Altri elementi che legano le sette storie sono l'avvicendarsi delle stagioni (spesso piove o nevica), la preferenza ad ambientare le storie a Milano e provincia e la presenza della scuola: professori, presidi, studenti e studentesse sono personaggi molto presenti, probabilmente frutto dell'esperienza diretta dell'autrice che ha insegnato Lettere in una scuola superiore.
Passarono i giorni e di Vienna mi si era ficcata nel cuore come una spina la musica del Cavaliere della rosa. Una musica che ti faceva imparare a desiderare non so cosa, e mentre imparavi a desiderarlo, quel non so cosa, l'avevi già perduto. L'altra spina nel cuore era la domanda che si era ripresentata dopo la storia da Plankl: frequentavo una ladra colta e intelligente? Ladra, non cleptomane, perché non c'era istinto nel suo agire, ma una lucida razionalità. Un'intenzione. Avrei dovuto chiederle perché, cosa rivendicasse con quelle trasgressioni. Ma non osavo. E il non capire bene, non chiarire erano insieme una debolezza e una difesa. In fondo era un'amica eccezionale, il suo mondo era così diverso da quello da cui provenivo, che l'idea di perderla, e con lei perdere quel suo sapere e conoscere e... Insomma, mi sembrava in realtà di non potermelo, non volermelo permettere. E in ogni caso, in quel periodo altre esibizioni di destrezza « furtiva», che io sapessi, non ne capitarono. (p. 18)
Alcuni racconti sono meglio riusciti di altri: Vinia, a mio avviso, resta il migliore, il più complesso e completo. Anche il secondo, Il cinefilo, segue questa linea.
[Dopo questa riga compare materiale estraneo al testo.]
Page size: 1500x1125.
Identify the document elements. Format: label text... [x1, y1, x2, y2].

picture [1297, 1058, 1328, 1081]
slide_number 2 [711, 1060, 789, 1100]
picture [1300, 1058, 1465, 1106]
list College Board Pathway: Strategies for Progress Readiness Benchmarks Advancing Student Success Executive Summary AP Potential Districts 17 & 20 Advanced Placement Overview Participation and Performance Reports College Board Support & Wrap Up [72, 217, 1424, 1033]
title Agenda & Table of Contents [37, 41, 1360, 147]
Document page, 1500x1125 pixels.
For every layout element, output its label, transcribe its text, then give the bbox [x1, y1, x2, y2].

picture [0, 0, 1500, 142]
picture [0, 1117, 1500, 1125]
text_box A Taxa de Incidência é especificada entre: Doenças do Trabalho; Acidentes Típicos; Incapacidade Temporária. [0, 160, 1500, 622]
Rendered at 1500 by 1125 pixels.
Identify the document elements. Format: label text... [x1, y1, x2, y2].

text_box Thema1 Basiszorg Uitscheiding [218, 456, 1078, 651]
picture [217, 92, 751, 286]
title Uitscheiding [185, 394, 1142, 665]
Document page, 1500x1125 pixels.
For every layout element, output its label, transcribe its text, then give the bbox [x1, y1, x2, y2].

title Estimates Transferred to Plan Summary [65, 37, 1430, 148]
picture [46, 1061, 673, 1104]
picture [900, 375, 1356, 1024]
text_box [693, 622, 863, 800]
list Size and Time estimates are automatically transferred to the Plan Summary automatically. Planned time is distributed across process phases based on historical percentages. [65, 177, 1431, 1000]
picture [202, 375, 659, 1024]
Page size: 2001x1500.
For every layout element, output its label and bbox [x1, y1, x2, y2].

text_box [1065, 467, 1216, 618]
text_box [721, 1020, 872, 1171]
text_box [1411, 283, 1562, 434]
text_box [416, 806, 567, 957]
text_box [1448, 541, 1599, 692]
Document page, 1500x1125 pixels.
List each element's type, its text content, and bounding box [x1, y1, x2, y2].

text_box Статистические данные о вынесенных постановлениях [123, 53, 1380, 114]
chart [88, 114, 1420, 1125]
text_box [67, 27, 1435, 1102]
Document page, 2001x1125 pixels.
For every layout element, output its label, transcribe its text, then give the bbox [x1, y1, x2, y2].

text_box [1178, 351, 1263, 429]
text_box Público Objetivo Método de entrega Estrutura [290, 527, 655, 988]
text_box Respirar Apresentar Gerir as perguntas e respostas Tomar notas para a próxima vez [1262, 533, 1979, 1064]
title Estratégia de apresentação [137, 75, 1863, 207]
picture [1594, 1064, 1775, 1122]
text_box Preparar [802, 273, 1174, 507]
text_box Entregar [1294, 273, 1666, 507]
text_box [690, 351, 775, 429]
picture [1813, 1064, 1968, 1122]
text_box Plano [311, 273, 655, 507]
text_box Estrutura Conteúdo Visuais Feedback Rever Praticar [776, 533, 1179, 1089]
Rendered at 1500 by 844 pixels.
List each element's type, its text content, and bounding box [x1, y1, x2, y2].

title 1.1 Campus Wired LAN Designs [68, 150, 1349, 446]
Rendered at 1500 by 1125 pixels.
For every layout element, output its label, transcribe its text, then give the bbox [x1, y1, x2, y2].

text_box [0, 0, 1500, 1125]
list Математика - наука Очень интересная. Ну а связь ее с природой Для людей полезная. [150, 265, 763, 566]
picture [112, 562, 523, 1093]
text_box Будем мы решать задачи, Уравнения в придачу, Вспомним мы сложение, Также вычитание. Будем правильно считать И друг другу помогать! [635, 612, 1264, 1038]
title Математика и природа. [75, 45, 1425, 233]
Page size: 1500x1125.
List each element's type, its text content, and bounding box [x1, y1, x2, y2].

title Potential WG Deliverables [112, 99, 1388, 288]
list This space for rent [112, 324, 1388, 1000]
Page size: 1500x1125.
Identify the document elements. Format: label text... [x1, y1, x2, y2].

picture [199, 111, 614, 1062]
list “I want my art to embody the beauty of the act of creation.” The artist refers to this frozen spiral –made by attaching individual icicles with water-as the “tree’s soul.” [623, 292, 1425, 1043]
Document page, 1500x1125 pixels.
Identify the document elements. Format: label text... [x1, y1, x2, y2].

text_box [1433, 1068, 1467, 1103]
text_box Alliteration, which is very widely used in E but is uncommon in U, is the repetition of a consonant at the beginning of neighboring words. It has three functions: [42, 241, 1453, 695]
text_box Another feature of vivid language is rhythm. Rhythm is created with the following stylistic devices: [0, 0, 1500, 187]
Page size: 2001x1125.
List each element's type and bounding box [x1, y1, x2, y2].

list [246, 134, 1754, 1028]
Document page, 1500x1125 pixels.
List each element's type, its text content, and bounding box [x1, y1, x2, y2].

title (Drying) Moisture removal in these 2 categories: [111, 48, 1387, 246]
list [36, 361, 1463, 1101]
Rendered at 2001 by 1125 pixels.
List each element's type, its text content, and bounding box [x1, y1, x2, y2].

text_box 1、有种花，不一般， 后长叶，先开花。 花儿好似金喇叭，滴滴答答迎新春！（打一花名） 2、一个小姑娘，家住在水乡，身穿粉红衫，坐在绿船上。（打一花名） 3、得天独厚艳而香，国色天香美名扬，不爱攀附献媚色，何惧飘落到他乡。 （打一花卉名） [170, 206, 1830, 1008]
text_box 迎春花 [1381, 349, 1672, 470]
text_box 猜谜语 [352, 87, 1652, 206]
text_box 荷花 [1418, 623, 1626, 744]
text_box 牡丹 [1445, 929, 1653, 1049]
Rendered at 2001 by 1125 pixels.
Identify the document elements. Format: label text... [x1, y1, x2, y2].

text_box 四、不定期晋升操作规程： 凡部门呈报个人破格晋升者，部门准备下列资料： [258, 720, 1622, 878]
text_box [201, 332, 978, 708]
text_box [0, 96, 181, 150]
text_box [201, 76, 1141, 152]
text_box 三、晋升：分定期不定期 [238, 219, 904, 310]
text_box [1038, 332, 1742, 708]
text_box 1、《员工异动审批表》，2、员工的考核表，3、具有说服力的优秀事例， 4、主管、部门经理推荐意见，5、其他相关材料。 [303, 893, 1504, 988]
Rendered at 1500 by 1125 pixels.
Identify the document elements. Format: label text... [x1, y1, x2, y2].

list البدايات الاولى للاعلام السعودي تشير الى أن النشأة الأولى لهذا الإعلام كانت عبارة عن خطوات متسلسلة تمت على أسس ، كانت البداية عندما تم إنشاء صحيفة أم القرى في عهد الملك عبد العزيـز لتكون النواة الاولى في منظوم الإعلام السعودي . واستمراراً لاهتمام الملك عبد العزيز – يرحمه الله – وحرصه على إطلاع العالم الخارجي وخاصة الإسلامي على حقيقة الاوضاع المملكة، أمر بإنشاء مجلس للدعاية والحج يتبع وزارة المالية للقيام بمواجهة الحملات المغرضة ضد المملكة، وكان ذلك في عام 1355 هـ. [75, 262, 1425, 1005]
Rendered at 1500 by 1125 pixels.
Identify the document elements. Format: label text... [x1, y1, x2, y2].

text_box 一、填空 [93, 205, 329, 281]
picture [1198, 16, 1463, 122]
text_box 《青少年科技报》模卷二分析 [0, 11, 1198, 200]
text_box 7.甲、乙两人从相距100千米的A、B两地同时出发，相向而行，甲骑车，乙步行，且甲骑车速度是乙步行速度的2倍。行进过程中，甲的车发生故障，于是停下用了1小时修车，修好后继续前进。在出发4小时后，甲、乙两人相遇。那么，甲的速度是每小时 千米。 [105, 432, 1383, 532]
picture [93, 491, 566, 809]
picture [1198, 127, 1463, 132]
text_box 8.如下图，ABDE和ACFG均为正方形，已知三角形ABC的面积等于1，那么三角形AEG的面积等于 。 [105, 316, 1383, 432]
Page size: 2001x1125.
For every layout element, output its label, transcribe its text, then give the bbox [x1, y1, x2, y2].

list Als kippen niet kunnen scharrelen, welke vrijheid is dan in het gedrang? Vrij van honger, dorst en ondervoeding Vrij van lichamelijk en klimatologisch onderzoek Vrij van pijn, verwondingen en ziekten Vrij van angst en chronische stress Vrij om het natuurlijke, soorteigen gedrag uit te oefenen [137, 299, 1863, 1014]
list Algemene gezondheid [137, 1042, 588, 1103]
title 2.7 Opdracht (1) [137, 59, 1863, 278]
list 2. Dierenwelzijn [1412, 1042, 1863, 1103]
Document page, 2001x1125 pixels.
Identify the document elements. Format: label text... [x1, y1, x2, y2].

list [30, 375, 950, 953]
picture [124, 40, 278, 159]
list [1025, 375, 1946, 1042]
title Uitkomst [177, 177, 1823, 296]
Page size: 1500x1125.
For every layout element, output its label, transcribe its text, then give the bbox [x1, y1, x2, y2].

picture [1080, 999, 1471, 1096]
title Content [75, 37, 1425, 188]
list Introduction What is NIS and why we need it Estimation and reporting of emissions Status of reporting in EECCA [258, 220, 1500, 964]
In generale ho apprezzato di più la prima metà del testo; gli ultimi racconti mi sono sembrati un po' deboli, a tratti noiosi, forse non sviluppati al meglio.
Resta comunque assodato che l'autrice ha uno stile molto composto, elegante, forse anche affettato in certi frangenti (come quando esprime una notte di sesso dicendo "la passammo insieme..." (p. 56). Alcuni passaggi sono vagamente anacronistici, quasi retrò. In questi termini mi ha ricordato un'altra autrice della sua generazione, Simonetta Agnello Hornby, la famosa autrice di Caffè amaro.
Se vi piacciono le storie dal sapore nostalgico, che non si concludono, che non finiscono quasi mai con un happy ending, dalla scrittura fine e ordinata, allora questa raccolta fa per voi.